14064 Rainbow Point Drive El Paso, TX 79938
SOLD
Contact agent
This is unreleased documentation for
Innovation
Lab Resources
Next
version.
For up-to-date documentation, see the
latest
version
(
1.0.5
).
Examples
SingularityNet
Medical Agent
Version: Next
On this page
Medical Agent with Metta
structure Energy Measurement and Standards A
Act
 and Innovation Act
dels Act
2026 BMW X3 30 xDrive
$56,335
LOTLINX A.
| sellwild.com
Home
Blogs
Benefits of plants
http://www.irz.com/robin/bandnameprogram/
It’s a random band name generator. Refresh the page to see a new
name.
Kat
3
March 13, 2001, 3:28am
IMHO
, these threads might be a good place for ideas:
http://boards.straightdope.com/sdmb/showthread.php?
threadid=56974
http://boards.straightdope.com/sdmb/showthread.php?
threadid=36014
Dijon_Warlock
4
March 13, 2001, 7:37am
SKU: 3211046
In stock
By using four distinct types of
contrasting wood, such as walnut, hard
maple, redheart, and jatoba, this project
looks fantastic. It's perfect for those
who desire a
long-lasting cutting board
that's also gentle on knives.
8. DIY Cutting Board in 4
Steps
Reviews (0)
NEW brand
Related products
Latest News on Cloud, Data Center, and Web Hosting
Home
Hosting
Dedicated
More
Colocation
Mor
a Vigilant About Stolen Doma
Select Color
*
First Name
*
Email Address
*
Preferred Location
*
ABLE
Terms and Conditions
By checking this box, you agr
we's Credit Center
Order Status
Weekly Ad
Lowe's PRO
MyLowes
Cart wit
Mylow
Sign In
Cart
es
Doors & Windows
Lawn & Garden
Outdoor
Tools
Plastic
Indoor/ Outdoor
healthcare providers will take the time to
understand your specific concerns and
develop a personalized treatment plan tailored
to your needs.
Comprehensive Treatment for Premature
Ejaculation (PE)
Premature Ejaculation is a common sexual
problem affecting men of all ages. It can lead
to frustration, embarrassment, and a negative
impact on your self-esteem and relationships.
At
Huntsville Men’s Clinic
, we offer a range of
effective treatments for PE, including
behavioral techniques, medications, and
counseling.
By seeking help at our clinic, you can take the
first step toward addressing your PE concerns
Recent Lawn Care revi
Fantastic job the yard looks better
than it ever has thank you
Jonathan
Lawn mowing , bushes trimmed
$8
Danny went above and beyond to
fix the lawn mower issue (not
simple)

++++

• [Your assignment]:
Line by line, the listing above is to be transcribed exactly.

• [Answer section]:
14064 Rainbow Point Drive El Paso, TX 79938
SOLD
Contact agent
This is unreleased documentation for
Innovation
Lab Resources
Next
version.
For up-to-date documentation, see the
latest
version
(
1.0.5
).
Examples
SingularityNet
Medical Agent
Version: Next
On this page
Medical Agent with Metta
structure Energy Measurement and Standards A
Act
 and Innovation Act
dels Act
2026 BMW X3 30 xDrive
$56,335
LOTLINX A.
| sellwild.com
Home
Blogs
Benefits of plants
http://www.irz.com/robin/bandnameprogram/
It’s a random band name generator. Refresh the page to see a new
name.
Kat
3
March 13, 2001, 3:28am
IMHO
, these threads might be a good place for ideas:
http://boards.straightdope.com/sdmb/showthread.php?
threadid=56974
http://boards.straightdope.com/sdmb/showthread.php?
threadid=36014
Dijon_Warlock
4
March 13, 2001, 7:37am
SKU: 3211046
In stock
By using four distinct types of
contrasting wood, such as walnut, hard
maple, redheart, and jatoba, this project
looks fantastic. It's perfect for those
who desire a
long-lasting cutting board
that's also gentle on knives.
8. DIY Cutting Board in 4
Steps
Reviews (0)
NEW brand
Related products
Latest News on Cloud, Data Center, and Web Hosting
Home
Hosting
Dedicated
More
Colocation
Mor
a Vigilant About Stolen Doma
Select Color
*
First Name
*
Email Address
*
Preferred Location
*
ABLE
Terms and Conditions
By checking this box, you agr
we's Credit Center
Order Status
Weekly Ad
Lowe's PRO
MyLowes
Cart wit
Mylow
Sign In
Cart
es
Doors & Windows
Lawn & Garden
Outdoor
Tools
Plastic
Indoor/ Outdoor
healthcare providers will take the time to
understand your specific concerns and
develop a personalized treatment plan tailored
to your needs.
Comprehensive Treatment for Premature
Ejaculation (PE)
Premature Ejaculation is a common sexual
problem affecting men of all ages. It can lead
to frustration, embarrassment, and a negative
impact on your self-esteem and relationships.
At
Huntsville Men’s Clinic
, we offer a range of
effective treatments for PE, including
behavioral techniques, medications, and
counseling.
By seeking help at our clinic, you can take the
first step toward addressing your PE concerns
Recent Lawn Care revi
Fantastic job the yard looks better
than it ever has thank you
Jonathan
Lawn mowing , bushes trimmed
$8
Danny went above and beyond to
fix the lawn mower issue (not
simple)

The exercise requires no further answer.